Stef Vandeginste a professor at the University of Antwerp has proposed to Burundi to drop ethnic quota system saying it is not relevant in the current situation.
On February 6, on the occasion of the celebration of National Unity Day, the President of the Senate declared that he wanted to launch a national debate on the elimination or not of the ethnic balance quotas contained in the Agreement of Arusha.
Prof.Vandeginste says that this is the right time for Burundians to begin debating about the ethnic quota arrangement.
The Constitution of June 7, 2018, article 289, grants a period of 5 years to the Senate to evaluate the system of ethnic quotas in the executive, the legislative and the judiciary in order to put an end to it or to maintain it.
Another provision in this article also contained in the Constitution of March 18, 2005, concerning the defense and security forces. The Constitution imposes a maximum of 50% of members of these bodies belonging to a particular ethnic group “for a period to be determined by the Senate” (article 263).
Asked whether he thinks this is the right time to lift the quotas, as the President of the Senate has suggested, Prof.Vandeginste explains that it is difficult for him to assess the advisability of maintaining or abolishing these quotas.
“What seems important to me is to clearly define the evaluation criteria, which are not specified in the Constitution,” he says.
“It would be useful to evaluate the quota system according to its objectives. Why were they introduced? To better understand the rationale for ethnic quotas, we must therefore go back in time, to the Arusha Peace and Reconciliation Agreement of August 28, 2000 and the preparatory work for the 2005 Constitution,” he adds.
The ethnic quota system aimed at achieving among others: organizing an equitable sharing of power, ensuring the representation of ethnic segments in public institutions, guaranteeing their physical safety, remedying exclusion, correcting existing imbalances, preventing acts of genocide and coups d’etat, etc.
Prof.Vandeginste wonders whether these objectives been (sufficiently) achieved.

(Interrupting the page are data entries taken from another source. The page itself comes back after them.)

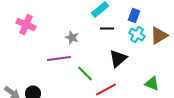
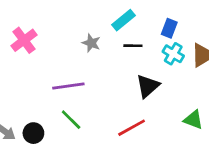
pink cross: (26, 25) -> (24, 40), turned 30
gray star: (72, 38) -> (91, 43), moved
green line: (85, 74) -> (71, 120), moved

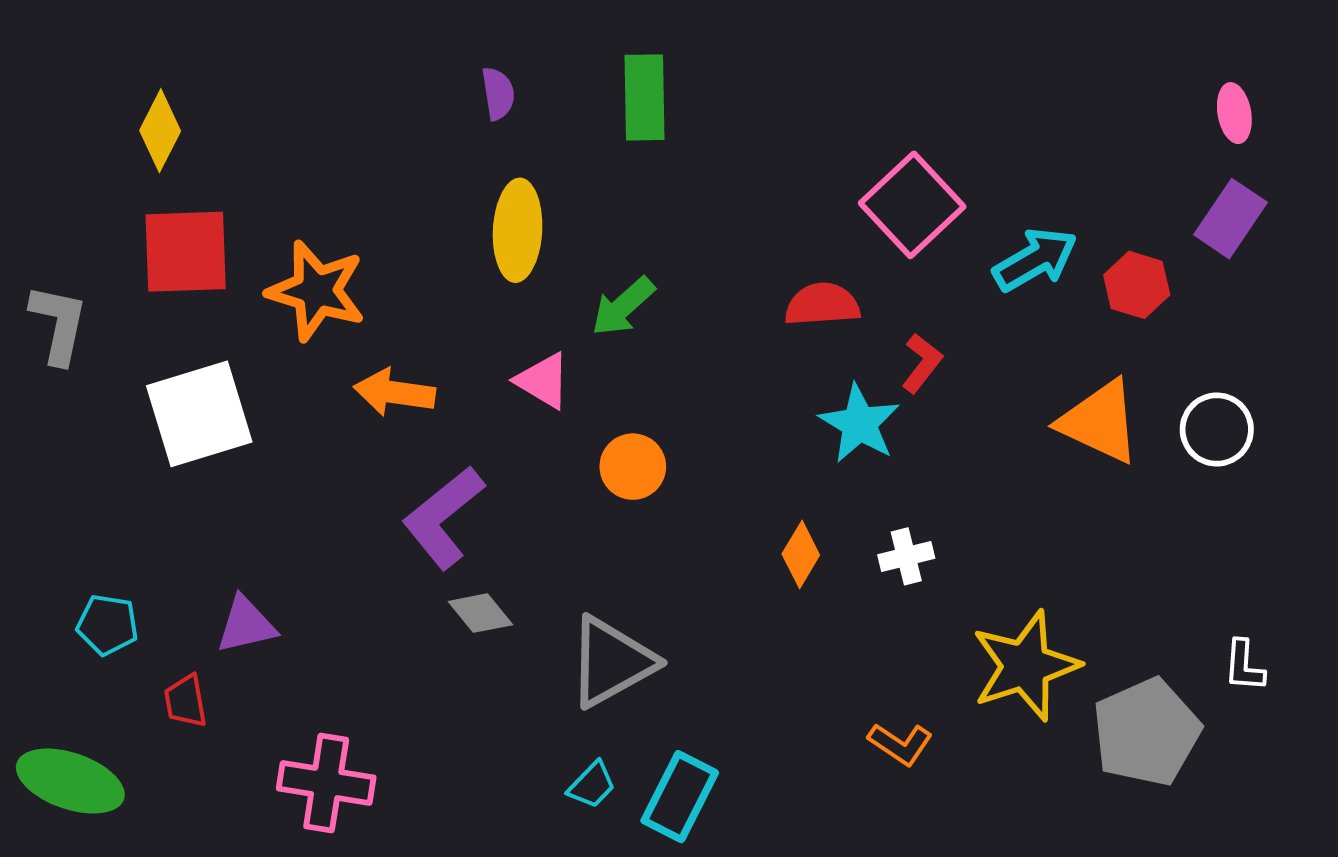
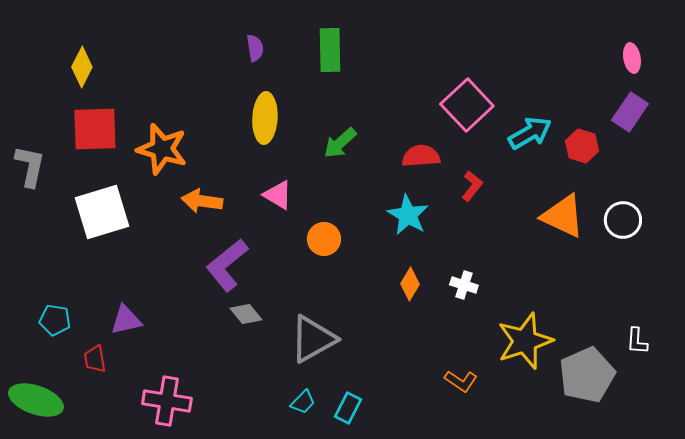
green arrow: (623, 306) -> (340, 143), moved
cyan star: (859, 424) -> (408, 215), moved
white cross: (906, 556) -> (464, 285), turned 32
cyan rectangle: (680, 797) -> (348, 408), size x0.7

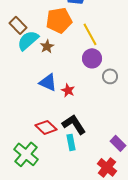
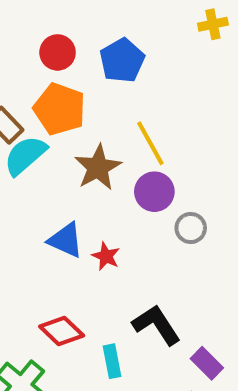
orange pentagon: (59, 20) -> (60, 109), moved, turned 30
brown star: (47, 46) -> (98, 167), moved, size x1.6
black L-shape: (74, 124) -> (156, 325), moved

This seems to be the ‘evaluation grid’ that is essential for this exercise that the Senate must carry out.
He also argues that it should be taken into account that at the level of the judiciary, quotas were only introduced in 2018 (Article 213). Do they no longer have a reason to exist, 5 years later?

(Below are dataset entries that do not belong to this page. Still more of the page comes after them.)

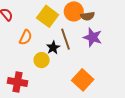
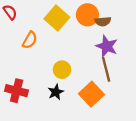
brown line: (65, 39) -> (106, 69), moved
black star: (53, 48) -> (56, 92), moved
yellow circle: (42, 60) -> (62, 70), moved

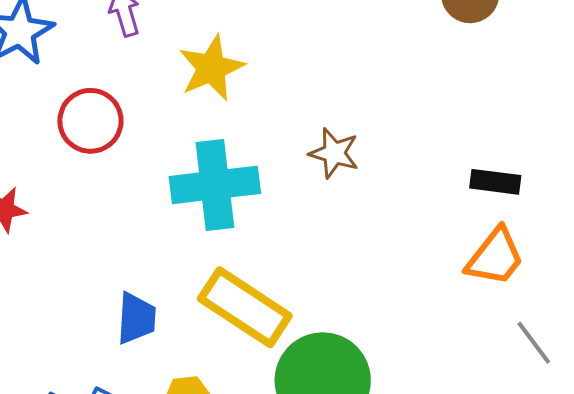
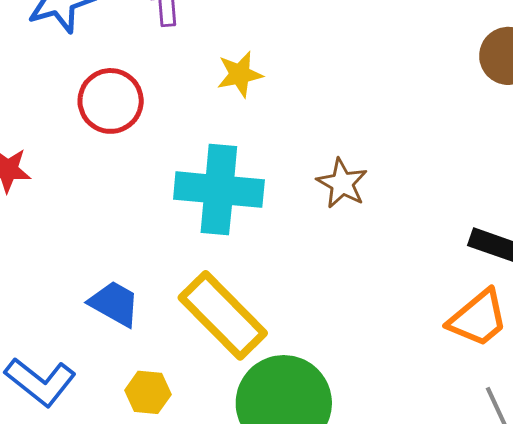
yellow star: (211, 68) -> (240, 74), size x0.7
blue trapezoid: (136, 318) -> (114, 304), turned -76

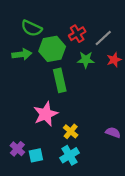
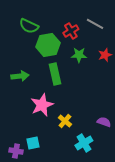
gray line: (103, 38) -> (95, 24), moved, turned 72
green arrow: (22, 54) -> (20, 76), moved
purple cross: (17, 149) -> (16, 151), moved, turned -32
cyan cross: (70, 155) -> (84, 143), moved

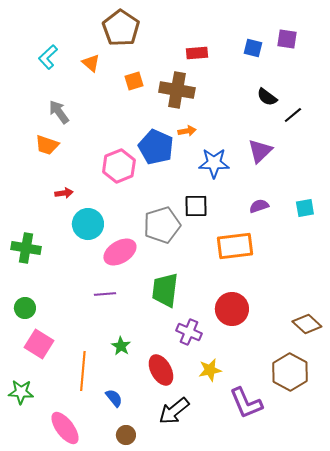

Controversially, Burundi’s President of the Senate argues that there is only one “ethnic group in Burundi: the Burundian ethnic group”.

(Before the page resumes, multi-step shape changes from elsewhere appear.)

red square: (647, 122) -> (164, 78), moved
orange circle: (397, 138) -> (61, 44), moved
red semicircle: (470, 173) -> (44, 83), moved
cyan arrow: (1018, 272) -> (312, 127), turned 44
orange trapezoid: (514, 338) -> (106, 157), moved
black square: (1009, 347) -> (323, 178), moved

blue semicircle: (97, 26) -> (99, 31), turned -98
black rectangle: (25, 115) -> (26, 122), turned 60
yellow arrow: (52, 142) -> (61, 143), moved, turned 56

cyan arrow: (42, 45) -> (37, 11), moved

However, political observers fear a dynamic of politico-ethnic exclusion caused by the removal of these ethnic balance quotas.
According to the Charter of National Unity of February 5, 1991, it provides that the Burundian people “demonstrate a cultural homogeneity rarely equaled”. It adds that the quality of Murundi must take precedence over ethnic, regional or clan labels.
However, at the same time, ethnic groups are indeed a reality on the ground.
President Evariste Ndayishimiye in his speech of February 6, 2023 in Gitega, recalled that, a few months after the adoption of the Charter, killings based on ethnic identities have once again reproduced.
Prof.Vandeginste notes that like history of many other countries, the history of Burundi demonstrates that ethnic groups can be constructed, become a reality and, above all, can be exploited, sometimes with extremely violent consequences.
Ethnic groups can also – but with much more difficulty – be deconstructed, especially in a context of cultural, linguistic and religious homogeneity.
“I don’t know if Burundi has already reached this stage. The existence of ethnic groups does not prevent their peaceful coexistence. This depends on the institutional framework and the possible instrumentalization of the ethnic fact for political ends,” he explains.
The academician also argues that the absence (or the alleged absence) of ethnic diversity can also be politically exploited. By way of comparison, for example, it is no coincidence that in Rwanda, the Constitution does not recognize the ethnic diversity of the population.
It is only Burundi’s senate in charge of evaluating the ethnic quota system.
“This makes perfect sense given Burundi’s recent constitutional history. Here again, the Arusha Accord can help us understand better. An ethnically equal senate (50% Hutu and 50% Tutsi, not to mention the co-option of three senators from the Twa ethnic group) and endowed with significant powers was created there. During the Arusha negotiations, the creation of such a Senate was strongly supported by the dominant parties,” he says.
If the Senate ever suggests the deletion of quotas – in part or in all sectors – it will be necessary to review the Constitution to effectively put an end to it. The initiative belongs to the President of the Republic.
Then, after the entry into force of the revised constitution, several codes and laws will be amended. I am thinking in particular of the electoral code.
According to the academician, it remains to be seen if, in 2025, the election of deputies and senators as well as the formation of the new government will take place with or without ethnic quotas. The process will still take a long time and it seems important to me that Burundians give their opinions on this important issue, including through the media.